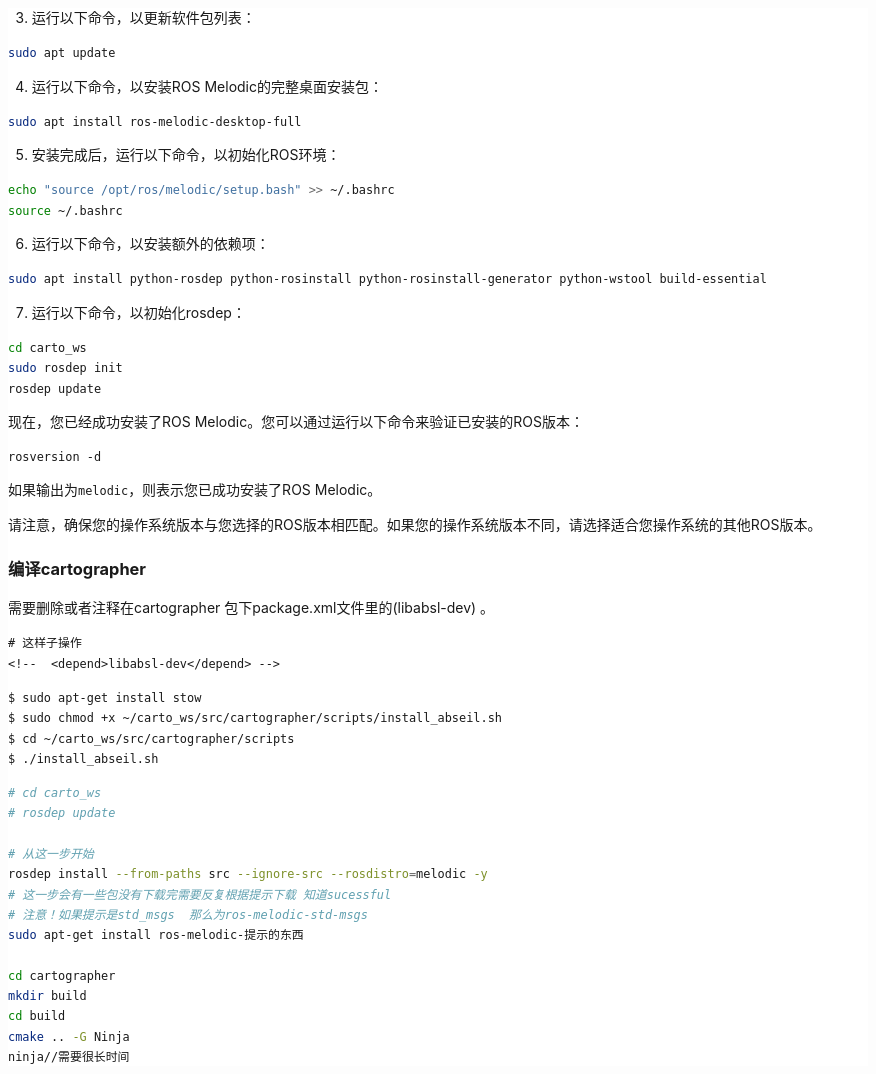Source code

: 3. 运行以下命令，以更新软件包列表：

```bash
sudo apt update
```

4. 运行以下命令，以安装ROS Melodic的完整桌面安装包：
```bash
sudo apt install ros-melodic-desktop-full
```

5. 安装完成后，运行以下命令，以初始化ROS环境：

```bash
echo "source /opt/ros/melodic/setup.bash" >> ~/.bashrc
source ~/.bashrc
```

6. 运行以下命令，以安装额外的依赖项：

```bash
sudo apt install python-rosdep python-rosinstall python-rosinstall-generator python-wstool build-essential
```

7. 运行以下命令，以初始化rosdep：

```bash
cd carto_ws
sudo rosdep init
rosdep update
```

现在，您已经成功安装了ROS Melodic。您可以通过运行以下命令来验证已安装的ROS版本：

```
rosversion -d
```

如果输出为`melodic`，则表示您已成功安装了ROS Melodic。

请注意，确保您的操作系统版本与您选择的ROS版本相匹配。如果您的操作系统版本不同，请选择适合您操作系统的其他ROS版本。


### 编译cartographer

需要删除或者注释在cartographer 包下package.xml文件里的(<depend>libabsl-dev</depend>) 。
```
# 这样子操作
<!--  <depend>libabsl-dev</depend> -->
```

```bash
$ sudo apt-get install stow
$ sudo chmod +x ~/carto_ws/src/cartographer/scripts/install_abseil.sh
$ cd ~/carto_ws/src/cartographer/scripts
$ ./install_abseil.sh
```

```bash
# cd carto_ws
# rosdep update

# 从这一步开始
rosdep install --from-paths src --ignore-src --rosdistro=melodic -y
# 这一步会有一些包没有下载完需要反复根据提示下载 知道sucessful
# 注意！如果提示是std_msgs  那么为ros-melodic-std-msgs 
sudo apt-get install ros-melodic-提示的东西

cd cartographer
mkdir build
cd build
cmake .. -G Ninja
ninja//需要很长时间
```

_ _ _ _ _

• _ABOUT THIS TASK_
Send back every record exactly as it stands, except the pictures.

• _RESPONSE AREA_
Source code

: 3. 运行以下命令，以更新软件包列表：

```bash
sudo apt update
```

4. 运行以下命令，以安装ROS Melodic的完整桌面安装包：
```bash
sudo apt install ros-melodic-desktop-full
```

5. 安装完成后，运行以下命令，以初始化ROS环境：

```bash
echo "source /opt/ros/melodic/setup.bash" >> ~/.bashrc
source ~/.bashrc
```

6. 运行以下命令，以安装额外的依赖项：

```bash
sudo apt install python-rosdep python-rosinstall python-rosinstall-generator python-wstool build-essential
```

7. 运行以下命令，以初始化rosdep：

```bash
cd carto_ws
sudo rosdep init
rosdep update
```

现在，您已经成功安装了ROS Melodic。您可以通过运行以下命令来验证已安装的ROS版本：

```
rosversion -d
```

如果输出为`melodic`，则表示您已成功安装了ROS Melodic。

请注意，确保您的操作系统版本与您选择的ROS版本相匹配。如果您的操作系统版本不同，请选择适合您操作系统的其他ROS版本。


### 编译cartographer

需要删除或者注释在cartographer 包下package.xml文件里的(<depend>libabsl-dev</depend>) 。
```
# 这样子操作
<!--  <depend>libabsl-dev</depend> -->
```

```bash
$ sudo apt-get install stow
$ sudo chmod +x ~/carto_ws/src/cartographer/scripts/install_abseil.sh
$ cd ~/carto_ws/src/cartographer/scripts
$ ./install_abseil.sh
```

```bash
# cd carto_ws
# rosdep update

# 从这一步开始
rosdep install --from-paths src --ignore-src --rosdistro=melodic -y
# 这一步会有一些包没有下载完需要反复根据提示下载 知道sucessful
# 注意！如果提示是std_msgs  那么为ros-melodic-std-msgs 
sudo apt-get install ros-melodic-提示的东西

cd cartographer
mkdir build
cd build
cmake .. -G Ninja
ninja//需要很长时间
```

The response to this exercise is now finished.